Reproduce exactly the line with "(517, 593) = (439, 365): blue" and all the lines beneath it, stopping only at the end of the material.

|---|

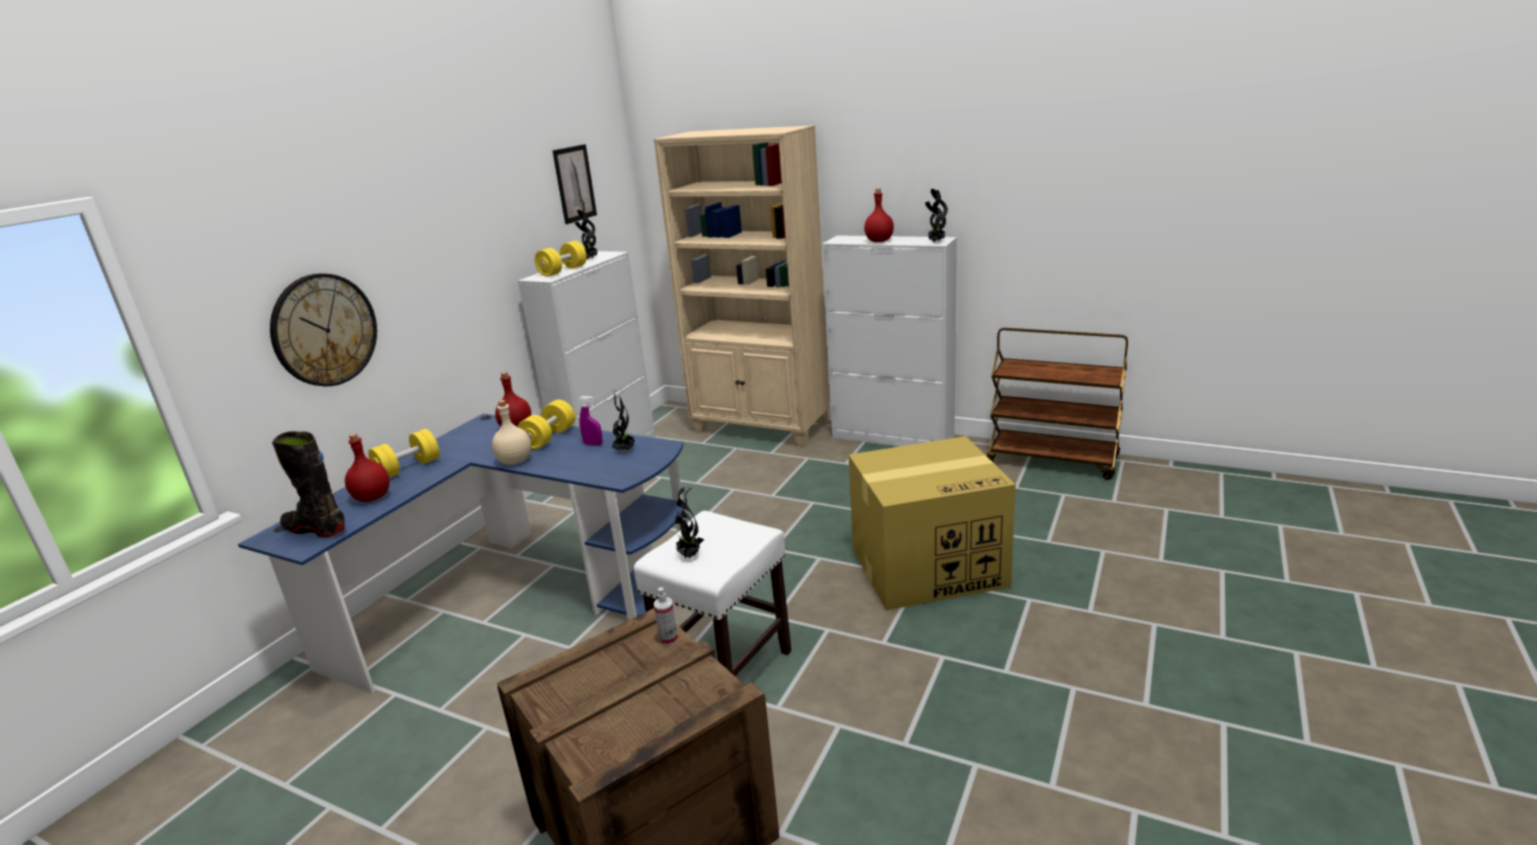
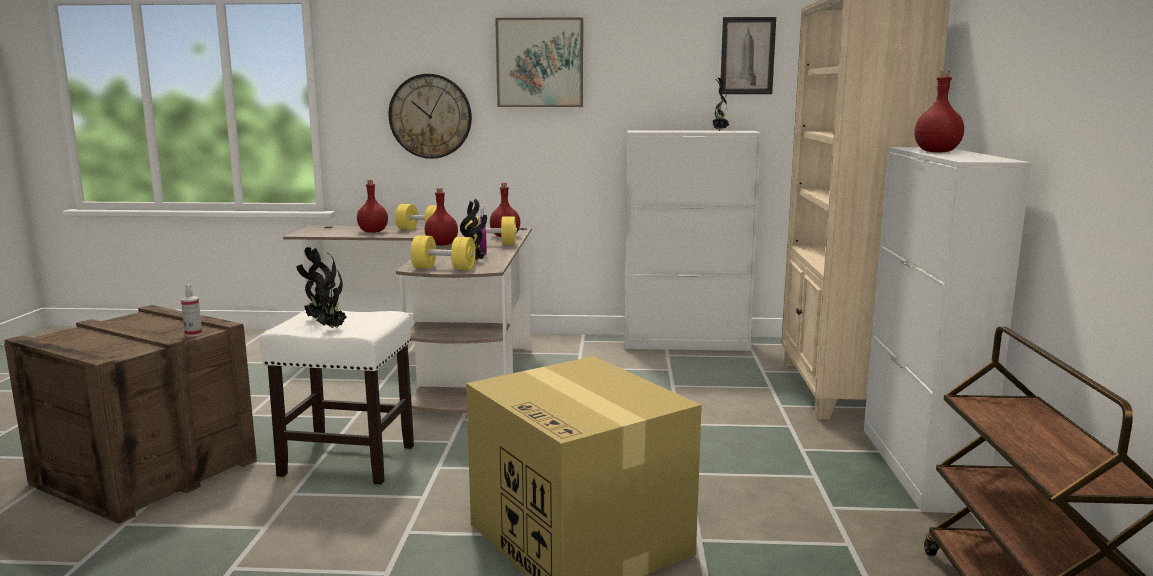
camera: 65 degrees right, 10 degrees down
(315, 529) = (324, 231): black boot -> none
(423, 230) = (540, 63): none -> picture
(515, 461) = (441, 244): beige bottle -> red bottle
(517, 593) = (439, 365): blue desk -> brown desk
(563, 271) = (667, 131): yellow dumbbell -> yellow dumbbell (444, 268)
(935, 242) = (975, 159): potted plant -> potted plant (334, 328)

|---|

- SOLUTION -
(517, 593) = (439, 365): blue desk -> brown desk
(563, 271) = (667, 131): yellow dumbbell -> yellow dumbbell (444, 268)
(935, 242) = (975, 159): potted plant -> potted plant (334, 328)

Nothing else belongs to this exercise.